Plastic Failure Modes

The main failure modes of plastics can be classed as mechanical, thermal, radiation, chemical and electrical as shown in Table 2.0. Classification of failure mode by mechanism shows that mechanical failure is the predominant mechanism although it is often the end result of many other failure modes.

From Smithers Rapra’s experience we have found that the vast majority of plastic product failures are due to the cumulative effects of synergies between creep, fatigue, temperature, chemical species, UV and other environmental factors.

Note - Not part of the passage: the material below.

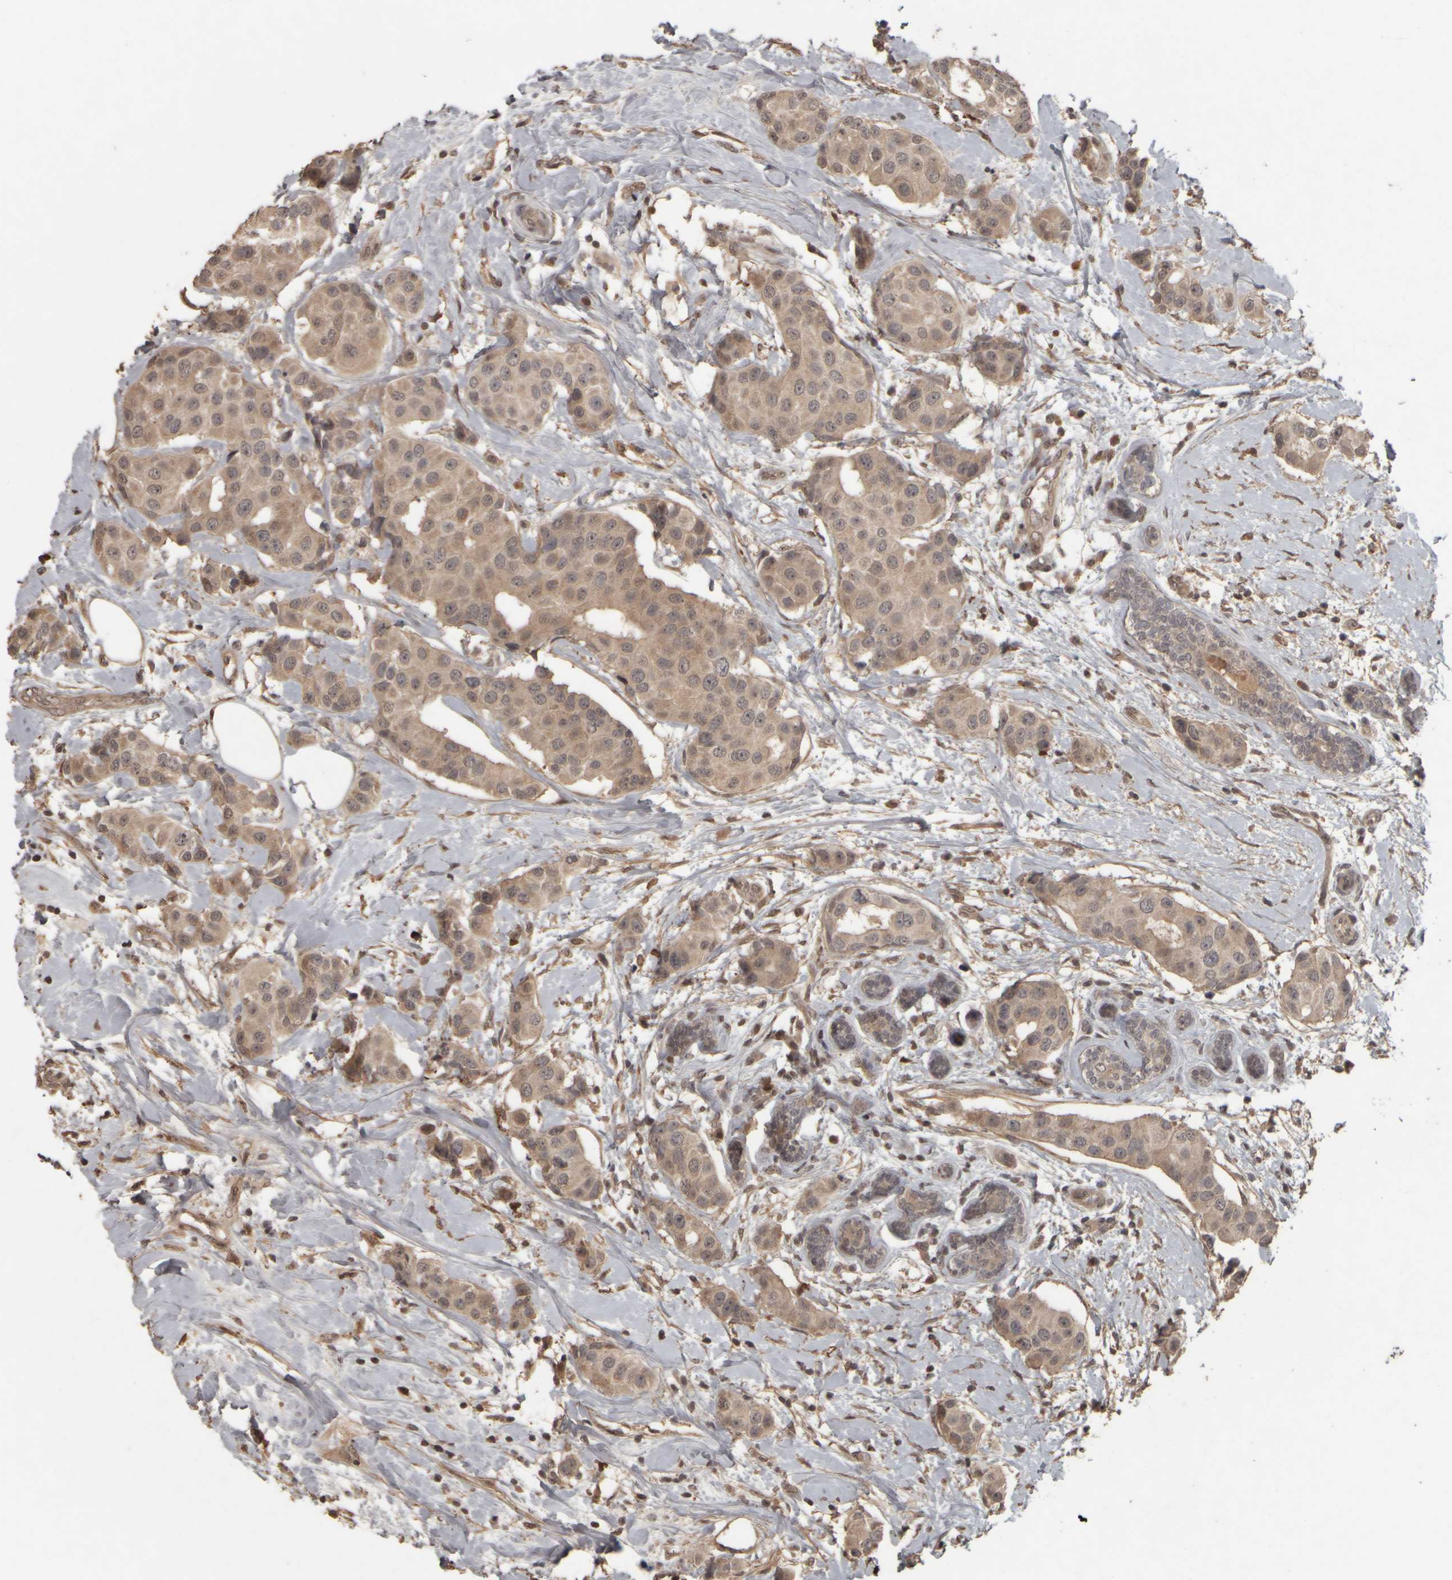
{"staining": {"intensity": "moderate", "quantity": ">75%", "location": "cytoplasmic/membranous"}, "tissue": "breast cancer", "cell_type": "Tumor cells", "image_type": "cancer", "snomed": [{"axis": "morphology", "description": "Normal tissue, NOS"}, {"axis": "morphology", "description": "Duct carcinoma"}, {"axis": "topography", "description": "Breast"}], "caption": "Protein expression by immunohistochemistry displays moderate cytoplasmic/membranous positivity in approximately >75% of tumor cells in breast invasive ductal carcinoma.", "gene": "ACO1", "patient": {"sex": "female", "age": 39}}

Table 2.0 Plastic Failure Modes Mechanisms

Mechanical Modes
Deformation and distortion due to creep & stress relaxation, Yielding, , Crazing
Brittle Fracture due to Creep rupture (static fatigue), Notched creep rupture, Fatigue (slow crack growth from cyclic loading), High energy impact
Wear & abrasion,

Thermal Modes
Thermal fatigue
Degradation – thermo-oxidation
Dimensional instability
Shrinkage
Combustion
Additive extraction

Chemical Modes
Solvation, Swelling, dimensional instability and additive extraction
Oxidation
Acid induced stress corrosion cracking (SCC)
Hydrolysis (water, acid or alkali)
Halogenation
Environmental stress cracking (ESC)
Biodegradation

Radiation Modes
Photo-oxidative degradation (UV Light)
Ionising radiation ( gamma radiation, X rays)

Electrical Modes
Electrostatic build-up, Arcing, tracking, Electrical and water treeing

Synergistic Modes
Weathering – effects due to photo and thermo-oxidation, temperature cycling, erosion by rain and wind-borne particles and chemical elements in the environment

Smithers Rapra have undertaken over 5000 failure investigations of which a significant number can be attributed to embrittlement and / or brittle fracture resulting from slow degradation or deterioration processes. From Figure 2.0 it can be seen that ESC, fatigue, notched static rupture, thermal degradation, UV degradation and chemical attack fall into this category, even when the material was reported to be ductile.